É tipo um RC=04 educado. -
A Coreia adotou o White Day… e criou o Black Day em abril para quem ficou sozinho nos dois.
Porque na Ásia até a tristeza tem documentação.
🎎 Por que “White”?
Além dos doces brancos, tem a associação com pureza xintoísta, luz, começo…
Mas a verdade?
Porque vende.
A cor é perfeita para empacotar:
-
chocolate
-
fondue
-
biscoito
-
até promessa vazia
🖥️ A lógica japonesa aplicada ao Mainframe
O White Day é o mais próximo que a sociedade humana chegou de um protocol stack emocional:
-
14/02: INPUT da relação
-
14/03: OUTPUT de retorno
-
Se não devolver: timeout + silent drop
-
Se devolver errado: rerun com warnings
-
Se devolver bem: commit da transação
E assim, o Japão transformou o amor em algo cuidadosamente controlado, como se fosse uma alter table partitioning aplicada ao coração.

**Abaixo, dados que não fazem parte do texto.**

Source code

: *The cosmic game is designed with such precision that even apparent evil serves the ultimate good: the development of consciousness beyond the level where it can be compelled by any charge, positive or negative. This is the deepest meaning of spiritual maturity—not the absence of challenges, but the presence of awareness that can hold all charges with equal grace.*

🌕 Conclusão ao estilo El Jefe Midnight Lunch
O White Day não é só uma data.
É um patch cultural, um hotfix emocional, um SMP/E de sentimentos.
É o Japão fazendo aquilo que sempre fez melhor:
organizando o caos humano em rotinas previsíveis, elegantes e surpreendentemente eficientes.
E como diria qualquer mainframeiro que já mexeu com retorno de processo:
Um presente bem escolhido salva um relacionamento inteiro.
Um presente mal escolhido… vira um ABEND que nem o suporte resolve.